파일: batch_reader.py 프로젝트: zhuhongjinA/TensorFlow

    def _FillInputQueue(self):
        """Fill input queue with ModelInput.
    SENTENCE_START = '<s>'
    SENTENCE_END = '</s>'
    UNKNOWN_TOKEN = '<UNK>'
    PAD_TOKEN = '<PAD>'
    """
        start_id = self._vocab.WordToId(data.SENTENCE_START)
        end_id = self._vocab.WordToId(data.SENTENCE_END)
        pad_id = self._vocab.WordToId(data.PAD_TOKEN)
        input_gen = self._TextGenerator(data.ExampleGen(self._data_path))
        while True:
            (article, abstract) = six.next(input_gen)
            #得到一个个句子，每个句子开头以<s>开始，以</s>结束，当include_token为False时，将开始和结尾的<s>，</s>去掉了
            article_sentences = [
                sent.strip()
                for sent in data.ToSentences(article, include_token=False)
            ]
            abstract_sentences = [
                sent.strip()
                for sent in data.ToSentences(abstract, include_token=False)
            ]

            enc_inputs = []
            # Use the <s> as the <GO> symbol for decoder inputs.
            #在解码模块的输入最前方加上<s>
            dec_inputs = [start_id]

            # Convert first N sentences to word IDs, stripping existing <s> and </s>.
            for i in xrange(
                    min(self._max_article_sentences, len(article_sentences))):
                #将一句话变为一个向量
                enc_inputs += data.GetWordIds(article_sentences[i],
                                              self._vocab)
            for i in xrange(
                    min(self._max_abstract_sentences,
                        len(abstract_sentences))):
                dec_inputs += data.GetWordIds(abstract_sentences[i],
                                              self._vocab)

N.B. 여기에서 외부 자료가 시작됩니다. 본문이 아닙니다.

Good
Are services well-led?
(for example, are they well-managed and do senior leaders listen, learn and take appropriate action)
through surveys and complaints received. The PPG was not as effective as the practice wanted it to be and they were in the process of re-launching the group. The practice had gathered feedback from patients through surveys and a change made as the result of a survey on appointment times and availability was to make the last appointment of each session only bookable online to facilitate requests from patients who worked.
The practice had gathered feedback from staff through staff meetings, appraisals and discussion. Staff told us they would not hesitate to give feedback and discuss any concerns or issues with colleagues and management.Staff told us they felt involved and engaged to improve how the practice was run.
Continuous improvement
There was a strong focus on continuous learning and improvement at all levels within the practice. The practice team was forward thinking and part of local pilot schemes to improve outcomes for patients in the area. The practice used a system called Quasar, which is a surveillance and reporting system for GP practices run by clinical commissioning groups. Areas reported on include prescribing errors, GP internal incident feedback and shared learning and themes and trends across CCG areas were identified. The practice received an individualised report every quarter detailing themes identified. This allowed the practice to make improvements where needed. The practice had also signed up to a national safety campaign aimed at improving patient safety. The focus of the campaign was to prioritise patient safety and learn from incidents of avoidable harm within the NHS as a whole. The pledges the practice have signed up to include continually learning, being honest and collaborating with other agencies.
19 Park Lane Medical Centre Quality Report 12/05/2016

            # Filter out too-short input
            #句子长度太短
            if (len(enc_inputs) < self._hps.min_input_len
                    or len(dec_inputs) < self._hps.min_input_len):
                tf.logging.warning(
                    'Drop an example - too short.\nenc:%d\ndec:%d',
                    len(enc_inputs), len(dec_inputs))
                continue

            #句子太长
            if not self._truncate_input:
                if (len(enc_inputs) > self._hps.enc_timesteps
                        or len(dec_inputs) > self._hps.dec_timesteps):
                    tf.logging.warning(
                        'Drop an example - too long.\nenc:%d\ndec:%d',
                        len(enc_inputs), len(dec_inputs))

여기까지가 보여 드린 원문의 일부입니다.